Sunday May 23, 2010  

Service Program, 5-23-10

Good Morning

I want to take you to the “Hundred Acre Wood” of Winnie the Pooh.

Pooh was walking through his Hundred Acre Wood on a beautiful spring morning and Piglet was not far behind

Piglet sidled up behind Pooh.

“Pooh”, said Piglet..Taking Poohs paw…

“Yes Piglet” said Pooh..

“Nothing”, said Piglet..

“I just wanted to be sure of you”…

At that moment in time Pooh was Piglets Hero

To me a Hero, in keeping with the theme of the month is someone you can be sure of.  And being sure of someone or something means something different to all of us.

In a world of economic uncertainty, political unrest, and the breakdown in family homes, Who and What can any of us be sure of?   As Piglet is sure of Pooh in the Hundred Acre Wood on that Spring Morning I would like us to reflect this Spring morning  on who we can be sure of…and who can be sure of us? Not only as individuals but as a church..a Gathering..as a whole.

A little about me..

Some of you may know the type of work I do.  I am a Social Worker who has worked in the field of helping the less fortunate for over 26 years.   In the last 15 years I have worked specifically in the area of Sexual Victimization.  Six years ago I worked exclusively with children who were victims of child sexual abuse, and their families.  I, along with a team of workers helped these young victims to better understand that what happened to them was not their fault. We know that these type of crimes are about power and control.   We helped them understand that at the time of their victimization that they were powerless to stop the attack. Many felt guilty because they did not say “NO” or they were unable to fight back.

Often they were victimized by the very one that at one point they were  “Sure of” . A father, grandfather, brother, uncle… a neighbor, a teacher.

I often have people ask me “Don’t you get depressed hearing all these stories of pain”?  “I tell them that I don’t think about the abuse and pain so much.  Rather I think about the possibility of healing”.  Because to think this way keeps me focused on the daunting task at hand.

Healing was the favorite part of my job.  The time when I could help a child understand that though they were once powerless when someone hurt them, that they have all the power now to be okay. In Psalm 147:3 He heals the brokenhearted and binds up their wounds” and In Psalm 147:6 The Lord sustains the humble but casts the wicked to the ground. I would like to say this was the outcome of my work..that these children were healed from their broken heart…and the ones who hurt them were cast to the ground or in other words getting punished for their acts.  I don’t have to tell you this was rarely the case.  Injustice some might say.

However, over the course of 8 years doing this job, and out of the number of children I worked with there were those few that had mended hearts, and were able to walk away “Being Sure” they would not be defined by their abuse and pain.

ACTION ITEM. Can you carry on the Sunday service talk above about who we can be sure of, starting after its final sentence?

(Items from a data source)
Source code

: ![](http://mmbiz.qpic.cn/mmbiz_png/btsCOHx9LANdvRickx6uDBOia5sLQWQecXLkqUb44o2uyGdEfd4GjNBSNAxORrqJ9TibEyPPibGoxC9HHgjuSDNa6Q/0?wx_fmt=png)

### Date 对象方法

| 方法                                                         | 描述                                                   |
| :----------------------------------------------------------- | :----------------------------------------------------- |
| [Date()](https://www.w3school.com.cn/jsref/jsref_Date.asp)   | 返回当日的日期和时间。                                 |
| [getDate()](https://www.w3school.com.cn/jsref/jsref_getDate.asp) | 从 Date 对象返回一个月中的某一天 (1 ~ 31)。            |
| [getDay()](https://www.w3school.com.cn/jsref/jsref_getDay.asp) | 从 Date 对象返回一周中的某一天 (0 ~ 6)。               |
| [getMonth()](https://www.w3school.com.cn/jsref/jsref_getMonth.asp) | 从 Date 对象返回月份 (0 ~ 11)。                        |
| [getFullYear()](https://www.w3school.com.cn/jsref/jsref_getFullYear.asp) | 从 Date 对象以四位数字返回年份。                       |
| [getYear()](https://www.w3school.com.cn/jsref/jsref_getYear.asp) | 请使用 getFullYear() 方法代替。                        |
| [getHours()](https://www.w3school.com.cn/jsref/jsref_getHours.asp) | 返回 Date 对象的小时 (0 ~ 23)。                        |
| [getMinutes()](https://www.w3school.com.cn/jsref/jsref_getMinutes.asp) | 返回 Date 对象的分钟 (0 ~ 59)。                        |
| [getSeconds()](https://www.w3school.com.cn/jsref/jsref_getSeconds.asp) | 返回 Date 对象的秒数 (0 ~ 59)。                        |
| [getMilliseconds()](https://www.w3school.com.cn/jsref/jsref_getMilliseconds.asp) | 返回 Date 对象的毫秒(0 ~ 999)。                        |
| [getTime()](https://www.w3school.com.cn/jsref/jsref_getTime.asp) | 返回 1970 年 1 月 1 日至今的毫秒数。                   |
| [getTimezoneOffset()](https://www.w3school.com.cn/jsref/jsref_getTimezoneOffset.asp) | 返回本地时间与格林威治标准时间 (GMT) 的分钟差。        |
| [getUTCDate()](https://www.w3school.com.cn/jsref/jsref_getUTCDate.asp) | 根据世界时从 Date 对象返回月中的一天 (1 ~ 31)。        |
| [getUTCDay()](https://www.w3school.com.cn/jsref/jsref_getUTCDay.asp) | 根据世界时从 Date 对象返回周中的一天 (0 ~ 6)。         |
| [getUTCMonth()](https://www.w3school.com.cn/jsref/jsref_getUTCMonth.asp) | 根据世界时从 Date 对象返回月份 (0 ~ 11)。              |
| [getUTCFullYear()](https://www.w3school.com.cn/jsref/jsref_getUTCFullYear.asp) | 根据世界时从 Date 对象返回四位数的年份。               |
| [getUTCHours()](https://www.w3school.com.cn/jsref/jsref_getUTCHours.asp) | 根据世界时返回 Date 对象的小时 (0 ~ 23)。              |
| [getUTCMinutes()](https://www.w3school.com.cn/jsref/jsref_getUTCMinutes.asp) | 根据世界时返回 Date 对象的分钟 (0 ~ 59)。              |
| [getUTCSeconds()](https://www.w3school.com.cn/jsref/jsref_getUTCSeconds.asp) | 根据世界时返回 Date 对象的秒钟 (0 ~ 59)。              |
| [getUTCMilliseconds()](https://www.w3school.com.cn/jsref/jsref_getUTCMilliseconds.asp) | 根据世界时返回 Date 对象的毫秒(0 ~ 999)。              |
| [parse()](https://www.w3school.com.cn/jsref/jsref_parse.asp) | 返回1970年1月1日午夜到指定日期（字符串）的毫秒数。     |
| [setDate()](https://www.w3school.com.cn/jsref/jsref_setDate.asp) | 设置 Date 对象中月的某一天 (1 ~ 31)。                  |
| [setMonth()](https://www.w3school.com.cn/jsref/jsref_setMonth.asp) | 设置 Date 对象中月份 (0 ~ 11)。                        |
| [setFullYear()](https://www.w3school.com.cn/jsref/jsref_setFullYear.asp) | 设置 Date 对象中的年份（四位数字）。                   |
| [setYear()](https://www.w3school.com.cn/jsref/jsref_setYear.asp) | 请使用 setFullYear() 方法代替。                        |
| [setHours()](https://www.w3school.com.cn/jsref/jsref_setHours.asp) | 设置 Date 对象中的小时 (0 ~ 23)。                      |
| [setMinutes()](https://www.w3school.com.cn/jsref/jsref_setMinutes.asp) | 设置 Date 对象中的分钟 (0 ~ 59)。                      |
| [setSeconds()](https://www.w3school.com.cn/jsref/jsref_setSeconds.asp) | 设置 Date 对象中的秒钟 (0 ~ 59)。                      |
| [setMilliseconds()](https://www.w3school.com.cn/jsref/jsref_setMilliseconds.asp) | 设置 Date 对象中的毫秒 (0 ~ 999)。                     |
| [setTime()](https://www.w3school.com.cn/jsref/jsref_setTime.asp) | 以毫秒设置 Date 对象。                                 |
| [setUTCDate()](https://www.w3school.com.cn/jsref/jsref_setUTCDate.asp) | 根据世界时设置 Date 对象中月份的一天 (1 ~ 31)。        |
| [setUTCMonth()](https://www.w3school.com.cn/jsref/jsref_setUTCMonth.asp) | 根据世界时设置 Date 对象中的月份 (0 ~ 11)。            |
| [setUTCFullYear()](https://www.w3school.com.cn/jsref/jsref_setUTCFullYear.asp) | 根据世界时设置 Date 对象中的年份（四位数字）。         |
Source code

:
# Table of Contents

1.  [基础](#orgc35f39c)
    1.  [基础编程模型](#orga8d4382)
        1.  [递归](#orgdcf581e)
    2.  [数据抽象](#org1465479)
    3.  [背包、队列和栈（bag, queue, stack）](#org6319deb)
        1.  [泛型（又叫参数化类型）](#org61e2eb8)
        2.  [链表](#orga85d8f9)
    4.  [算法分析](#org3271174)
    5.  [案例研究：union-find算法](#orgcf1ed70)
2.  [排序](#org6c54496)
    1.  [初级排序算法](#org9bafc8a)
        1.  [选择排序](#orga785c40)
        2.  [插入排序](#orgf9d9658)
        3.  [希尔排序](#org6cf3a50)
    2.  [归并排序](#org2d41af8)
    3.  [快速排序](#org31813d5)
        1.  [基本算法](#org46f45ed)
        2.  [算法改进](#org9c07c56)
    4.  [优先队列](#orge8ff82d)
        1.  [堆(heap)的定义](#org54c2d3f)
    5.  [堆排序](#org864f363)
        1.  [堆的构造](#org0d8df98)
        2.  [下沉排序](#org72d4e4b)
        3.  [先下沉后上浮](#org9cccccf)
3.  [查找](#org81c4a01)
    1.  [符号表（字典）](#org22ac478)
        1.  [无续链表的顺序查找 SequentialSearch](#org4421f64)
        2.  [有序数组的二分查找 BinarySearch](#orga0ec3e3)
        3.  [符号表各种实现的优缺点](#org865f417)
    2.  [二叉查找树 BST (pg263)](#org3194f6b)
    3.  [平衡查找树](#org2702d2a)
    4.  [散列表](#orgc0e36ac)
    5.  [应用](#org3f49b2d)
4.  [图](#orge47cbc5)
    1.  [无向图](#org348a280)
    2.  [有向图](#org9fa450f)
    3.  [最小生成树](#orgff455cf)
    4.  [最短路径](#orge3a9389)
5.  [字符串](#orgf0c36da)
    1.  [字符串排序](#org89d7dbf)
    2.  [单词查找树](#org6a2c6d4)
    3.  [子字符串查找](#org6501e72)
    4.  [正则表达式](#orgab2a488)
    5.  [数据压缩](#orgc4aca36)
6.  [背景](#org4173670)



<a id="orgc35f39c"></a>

RESPONSE AREA.
After eight years of working directly with some of the most horrific cases of child sexual abuse in Northern Kentucky, and despite the fact that I was focused on healing rather than the pain, I began to experience burn-out.   And once burn-out sets in one can become cynical and less productive in whatever work they are doing.  The children that I saw in the first year of my job I was beginning to see again.  They were either re-victimized or I was seeing their siblings, or cousins.  I knew it was time to take a break.  But what would I do?  I still believed in healing.

I want to take you out of the Hundred Acre Wood to a different place and time.

I want to take you to Jerusalum

In February 2004 a movie open to a storm of Controversy.  The Passion of Christ… My boys, Jude was 17 and Elijah (you all know Elijah! was 7).  Jude had gone to see the movie one evening and as was standard I would lay awake in bed until I heard his keys in the front door.  At that point as many of you can relate to; that sound of keys in a door late at night from someone you love has a way of making the world okay.  Also, which was a standard practice Jude would come to my bedroom door tell me he was home (like I was asleep right?) and tell me a few brief things about his evening.  On this night he told me he had seen the movie The Passion of Christ and we talked very briefly about it.  But he said something that I held for the next few weeks until I saw the movie.  He said “Mom there is going to be a part in the movie that you are not going to be able to handle, I thought about you immediately when I watched it”.  I thought he meant the violence.

A few weeks later I went to see the movie with a friend.  During this time I was still working at the Family Nurturing Center working with sexual abuse victims.  Very shortly in the movie there is a scene with Mary and Jesus as a young boy.  She is comforting him, holding him, nurturing him, the first time that I saw Jesus and his mother as possibly real people.  I loved that part in the movie.  In a way it deepened by faith.  Wow! I remember thinking.  They had a relationship.  Mary is mentioned so little in the bible.  At that point if Jesus were to take Mary’s hand he would…in keeping with my Winnie the Pooh tale…have been “Sure of her”.

The movie progresses and throughout I could not help but to think of why my son Jude would say there would be a part I could not handle?  I was probably more focused on his statement than on the movie.  I was intrigued.

The crucifixion scene began.  This was obviously the controversial part of the movie.  The one in which some would say was an unnecessary  “blood bath”  scenes gone too far to portray the death of Jesus.  “Over the top” some would say.  I was fine until…..Mary the mother of Jesus was shown in the scene.  And there she is…Without a doubt the scene my son said I could not handle.

There was Mary.  A mere spectator if you will in the crowd watching her son being brutally beaten.  The mother that was with him throughout every major event in his life.  Though at this event she was helpless.  As she watched she cried from afar. Tears streaming down her face.  At that moment..in that cinematic scene she stood out to me as  Heroic.  She could not save her son from being crucified.   But she did an act more heroic.  She loved her son, “No matter what”, to the bitter end.   And I knew…I knew too well that as a mother of two son’s there may be a time..like Mary where I could not extend my hand.  My son’s may not be able to “Be sure” of Me, nor I of them.  That things could happen in life that even I… a good mother…a loving mother…could not prevent.  This was the scene.  The one that little did I know at the time would be a reference for me to change paths in my career. My son knew me all too well.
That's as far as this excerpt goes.